No network listener, no HTTP server, no exposed ports. The unused docker CLI is stripped from the base image, removing that container-execution surface (see Not distroless — on purpose). Runs as the base image's non-root user (UID 12021) by default, or whatever you set via Compose user: (e.g. 1000:1000 to match a rootless host UID); the /tmp run-lock and health marker are owned by that user, so external run triggers must execute as it (see Scheduling modes). The scheduler executes Renovate via the image entrypoint with an explicit argument slice (no shell). Renovate's token is never logged by the scheduler. The base image is Renovate's own (AGPL-3.0); the scheduler wrapper is GPL-3.0.

Dependencies

All dependencies are updated automatically via Renovate and pinned by digest or version for reproducibility.

Dependency Source
renovate/renovate Docker Hub (the runtime base)
golang Go (builder stage only)
github.com/cplieger/health file-marker healthcheck
github.com/cplieger/scheduler interval parsing, overlap flock, rerun flag, drain, graceful command runner
github.com/cplieger/slogx slog setup (UTC logfmt)

Credits

This image packages Renovate by Mend.io (AGPL-3.0). All credit for the dependency-update engine goes to its upstream maintainers; this project only adds a scheduling wrapper.

Disclaimer

This project is built with care and follows security best practices, but it is intended for personal / self-hosted use. No guarantees of fitness for production environments. Use at your own risk.

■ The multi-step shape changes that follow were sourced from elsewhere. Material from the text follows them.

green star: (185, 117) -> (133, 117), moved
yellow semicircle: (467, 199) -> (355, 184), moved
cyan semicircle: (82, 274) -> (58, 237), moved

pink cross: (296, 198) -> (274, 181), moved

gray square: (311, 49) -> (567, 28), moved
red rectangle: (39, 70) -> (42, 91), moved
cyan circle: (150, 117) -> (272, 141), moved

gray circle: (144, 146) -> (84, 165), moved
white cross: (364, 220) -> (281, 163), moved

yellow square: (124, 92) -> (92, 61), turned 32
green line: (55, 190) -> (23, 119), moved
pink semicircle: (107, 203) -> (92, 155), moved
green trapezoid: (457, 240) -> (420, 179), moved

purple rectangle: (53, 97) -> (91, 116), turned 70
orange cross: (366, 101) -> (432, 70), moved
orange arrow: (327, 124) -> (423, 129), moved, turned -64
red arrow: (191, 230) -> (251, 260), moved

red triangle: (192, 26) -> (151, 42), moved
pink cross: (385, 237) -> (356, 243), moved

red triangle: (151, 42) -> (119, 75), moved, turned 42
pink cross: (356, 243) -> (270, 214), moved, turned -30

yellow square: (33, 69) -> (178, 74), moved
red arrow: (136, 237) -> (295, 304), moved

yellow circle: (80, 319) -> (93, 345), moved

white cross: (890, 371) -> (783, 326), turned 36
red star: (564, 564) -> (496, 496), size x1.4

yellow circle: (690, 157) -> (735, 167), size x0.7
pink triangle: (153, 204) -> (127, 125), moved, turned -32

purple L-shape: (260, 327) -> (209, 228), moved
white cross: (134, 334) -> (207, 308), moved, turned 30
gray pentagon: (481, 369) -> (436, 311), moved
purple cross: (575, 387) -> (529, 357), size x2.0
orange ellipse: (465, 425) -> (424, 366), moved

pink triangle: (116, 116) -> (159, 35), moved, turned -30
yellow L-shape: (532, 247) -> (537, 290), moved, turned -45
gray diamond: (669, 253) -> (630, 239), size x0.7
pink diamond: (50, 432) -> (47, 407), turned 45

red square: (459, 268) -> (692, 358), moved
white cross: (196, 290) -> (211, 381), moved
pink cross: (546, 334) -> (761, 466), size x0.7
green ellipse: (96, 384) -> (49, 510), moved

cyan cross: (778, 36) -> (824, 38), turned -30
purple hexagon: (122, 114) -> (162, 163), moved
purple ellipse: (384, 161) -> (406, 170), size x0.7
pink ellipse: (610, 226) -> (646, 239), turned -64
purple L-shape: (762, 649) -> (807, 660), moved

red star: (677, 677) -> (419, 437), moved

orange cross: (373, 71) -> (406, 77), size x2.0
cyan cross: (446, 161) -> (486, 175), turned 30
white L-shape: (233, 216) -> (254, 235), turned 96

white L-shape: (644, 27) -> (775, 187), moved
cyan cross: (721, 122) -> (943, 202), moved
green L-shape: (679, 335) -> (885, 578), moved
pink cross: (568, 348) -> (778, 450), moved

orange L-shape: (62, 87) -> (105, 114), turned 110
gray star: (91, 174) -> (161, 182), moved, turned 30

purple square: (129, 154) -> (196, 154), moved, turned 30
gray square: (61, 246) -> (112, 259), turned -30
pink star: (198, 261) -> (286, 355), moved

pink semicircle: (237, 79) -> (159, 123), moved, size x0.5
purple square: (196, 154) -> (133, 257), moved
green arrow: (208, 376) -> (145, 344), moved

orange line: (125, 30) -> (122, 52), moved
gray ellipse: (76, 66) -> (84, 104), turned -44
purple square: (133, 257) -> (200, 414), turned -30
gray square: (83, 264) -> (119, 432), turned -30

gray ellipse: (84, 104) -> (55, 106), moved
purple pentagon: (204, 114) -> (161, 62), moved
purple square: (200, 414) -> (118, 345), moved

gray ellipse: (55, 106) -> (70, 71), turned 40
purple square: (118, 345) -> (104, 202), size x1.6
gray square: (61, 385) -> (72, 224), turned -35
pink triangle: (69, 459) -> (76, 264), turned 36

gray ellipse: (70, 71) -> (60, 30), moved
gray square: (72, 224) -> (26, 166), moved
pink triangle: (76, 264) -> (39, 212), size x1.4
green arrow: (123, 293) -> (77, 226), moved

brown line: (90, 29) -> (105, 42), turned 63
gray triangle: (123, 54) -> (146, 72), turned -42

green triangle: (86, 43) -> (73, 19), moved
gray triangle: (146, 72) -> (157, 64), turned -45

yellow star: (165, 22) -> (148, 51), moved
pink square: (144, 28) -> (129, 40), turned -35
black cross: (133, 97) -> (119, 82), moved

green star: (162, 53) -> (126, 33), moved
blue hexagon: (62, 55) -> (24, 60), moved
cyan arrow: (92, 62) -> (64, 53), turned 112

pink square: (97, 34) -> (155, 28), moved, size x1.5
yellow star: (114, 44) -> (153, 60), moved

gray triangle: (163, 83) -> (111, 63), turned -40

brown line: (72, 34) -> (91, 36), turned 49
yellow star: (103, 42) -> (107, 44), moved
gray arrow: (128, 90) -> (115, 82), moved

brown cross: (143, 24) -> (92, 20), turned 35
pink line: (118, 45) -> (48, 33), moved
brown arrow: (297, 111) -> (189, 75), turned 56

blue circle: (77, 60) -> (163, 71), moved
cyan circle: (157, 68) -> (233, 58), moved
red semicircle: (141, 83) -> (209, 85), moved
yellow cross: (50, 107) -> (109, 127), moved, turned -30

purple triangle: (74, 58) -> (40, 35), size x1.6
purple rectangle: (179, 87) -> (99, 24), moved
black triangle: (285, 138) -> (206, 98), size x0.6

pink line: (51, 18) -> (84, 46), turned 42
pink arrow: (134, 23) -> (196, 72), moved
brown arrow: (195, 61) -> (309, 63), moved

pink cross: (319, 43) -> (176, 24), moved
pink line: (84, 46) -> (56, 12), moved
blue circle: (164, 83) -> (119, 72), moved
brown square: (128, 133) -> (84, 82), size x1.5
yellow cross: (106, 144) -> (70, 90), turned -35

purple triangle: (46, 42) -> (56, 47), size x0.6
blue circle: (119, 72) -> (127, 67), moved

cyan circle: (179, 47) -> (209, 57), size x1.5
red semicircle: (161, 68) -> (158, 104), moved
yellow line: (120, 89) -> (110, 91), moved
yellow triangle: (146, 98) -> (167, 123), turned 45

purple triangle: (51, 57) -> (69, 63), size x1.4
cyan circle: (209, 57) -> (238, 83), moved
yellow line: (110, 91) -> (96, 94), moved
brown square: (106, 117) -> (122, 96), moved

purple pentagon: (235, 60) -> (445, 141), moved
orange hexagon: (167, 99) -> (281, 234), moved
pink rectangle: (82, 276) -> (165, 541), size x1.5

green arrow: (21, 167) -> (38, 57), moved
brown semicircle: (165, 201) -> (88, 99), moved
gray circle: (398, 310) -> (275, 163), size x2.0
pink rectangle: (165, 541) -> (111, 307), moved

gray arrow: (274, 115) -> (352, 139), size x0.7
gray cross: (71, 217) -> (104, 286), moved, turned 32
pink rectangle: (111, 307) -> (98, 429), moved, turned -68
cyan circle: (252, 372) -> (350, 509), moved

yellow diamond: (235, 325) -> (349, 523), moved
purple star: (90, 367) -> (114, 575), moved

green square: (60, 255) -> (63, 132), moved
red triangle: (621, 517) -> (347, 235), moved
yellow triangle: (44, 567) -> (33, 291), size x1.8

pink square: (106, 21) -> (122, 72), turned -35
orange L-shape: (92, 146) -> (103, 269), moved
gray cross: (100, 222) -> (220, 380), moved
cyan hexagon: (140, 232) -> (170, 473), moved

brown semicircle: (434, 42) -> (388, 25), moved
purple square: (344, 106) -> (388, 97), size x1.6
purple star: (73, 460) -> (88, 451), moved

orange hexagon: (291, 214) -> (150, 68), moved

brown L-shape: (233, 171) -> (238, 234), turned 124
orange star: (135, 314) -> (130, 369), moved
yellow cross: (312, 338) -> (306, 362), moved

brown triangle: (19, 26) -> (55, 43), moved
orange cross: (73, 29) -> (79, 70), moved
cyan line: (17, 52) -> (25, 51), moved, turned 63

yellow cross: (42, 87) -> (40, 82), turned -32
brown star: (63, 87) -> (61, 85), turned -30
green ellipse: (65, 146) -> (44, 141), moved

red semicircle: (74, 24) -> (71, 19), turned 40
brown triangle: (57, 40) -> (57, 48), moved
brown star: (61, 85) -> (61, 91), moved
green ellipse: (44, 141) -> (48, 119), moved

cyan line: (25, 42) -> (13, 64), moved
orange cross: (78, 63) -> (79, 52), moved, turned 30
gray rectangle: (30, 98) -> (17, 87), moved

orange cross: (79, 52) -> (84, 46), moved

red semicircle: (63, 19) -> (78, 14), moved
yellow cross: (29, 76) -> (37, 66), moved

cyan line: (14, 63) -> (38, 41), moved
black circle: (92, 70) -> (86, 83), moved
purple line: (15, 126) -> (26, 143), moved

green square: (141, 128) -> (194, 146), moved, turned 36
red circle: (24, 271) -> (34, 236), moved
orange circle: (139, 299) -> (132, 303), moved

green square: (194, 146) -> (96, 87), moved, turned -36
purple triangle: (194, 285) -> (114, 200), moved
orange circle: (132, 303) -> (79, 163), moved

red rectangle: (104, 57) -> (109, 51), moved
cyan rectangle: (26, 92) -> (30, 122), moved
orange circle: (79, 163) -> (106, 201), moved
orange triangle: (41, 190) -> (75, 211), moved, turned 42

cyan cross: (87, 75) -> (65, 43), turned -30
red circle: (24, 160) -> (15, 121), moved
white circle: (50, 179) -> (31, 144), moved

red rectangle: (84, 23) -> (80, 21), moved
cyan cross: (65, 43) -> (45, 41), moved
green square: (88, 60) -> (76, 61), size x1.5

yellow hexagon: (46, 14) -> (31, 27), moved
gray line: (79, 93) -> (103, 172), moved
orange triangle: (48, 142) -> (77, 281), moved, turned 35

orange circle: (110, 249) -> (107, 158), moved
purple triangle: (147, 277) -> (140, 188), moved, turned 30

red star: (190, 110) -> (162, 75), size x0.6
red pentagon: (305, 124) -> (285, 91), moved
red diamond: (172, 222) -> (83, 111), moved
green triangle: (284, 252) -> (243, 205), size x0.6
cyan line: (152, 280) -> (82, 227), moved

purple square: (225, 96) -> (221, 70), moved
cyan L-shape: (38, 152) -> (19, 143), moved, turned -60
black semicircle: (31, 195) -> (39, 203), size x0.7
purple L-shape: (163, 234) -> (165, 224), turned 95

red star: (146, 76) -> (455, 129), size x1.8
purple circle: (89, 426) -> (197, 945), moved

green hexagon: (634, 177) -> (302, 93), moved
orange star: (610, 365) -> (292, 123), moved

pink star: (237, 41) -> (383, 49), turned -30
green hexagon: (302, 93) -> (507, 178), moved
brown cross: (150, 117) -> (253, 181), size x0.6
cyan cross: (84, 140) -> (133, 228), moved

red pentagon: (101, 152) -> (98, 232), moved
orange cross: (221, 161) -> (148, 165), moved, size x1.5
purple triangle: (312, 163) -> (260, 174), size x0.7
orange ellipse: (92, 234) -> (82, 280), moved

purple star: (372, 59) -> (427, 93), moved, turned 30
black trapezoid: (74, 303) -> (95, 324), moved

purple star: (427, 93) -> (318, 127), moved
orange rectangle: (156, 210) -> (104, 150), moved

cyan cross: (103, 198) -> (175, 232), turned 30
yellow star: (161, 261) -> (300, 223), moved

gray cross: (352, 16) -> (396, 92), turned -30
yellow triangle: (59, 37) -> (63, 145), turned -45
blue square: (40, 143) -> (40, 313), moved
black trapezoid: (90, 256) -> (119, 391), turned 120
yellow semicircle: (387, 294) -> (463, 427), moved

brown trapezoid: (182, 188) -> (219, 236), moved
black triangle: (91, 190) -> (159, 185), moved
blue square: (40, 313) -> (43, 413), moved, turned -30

This project was built with AI-assisted tooling using Claude Opus and Kiro. The human maintainer defines architecture, supervises implementation, and makes all final decisions.

License

This project is licensed under the GNU General Public License v3.0.

Documentation

Overview

Package main implements docker-renovate-scheduler, a resident daemon that wraps self-hosted Renovate with an interval scheduler and advisory overlap guard.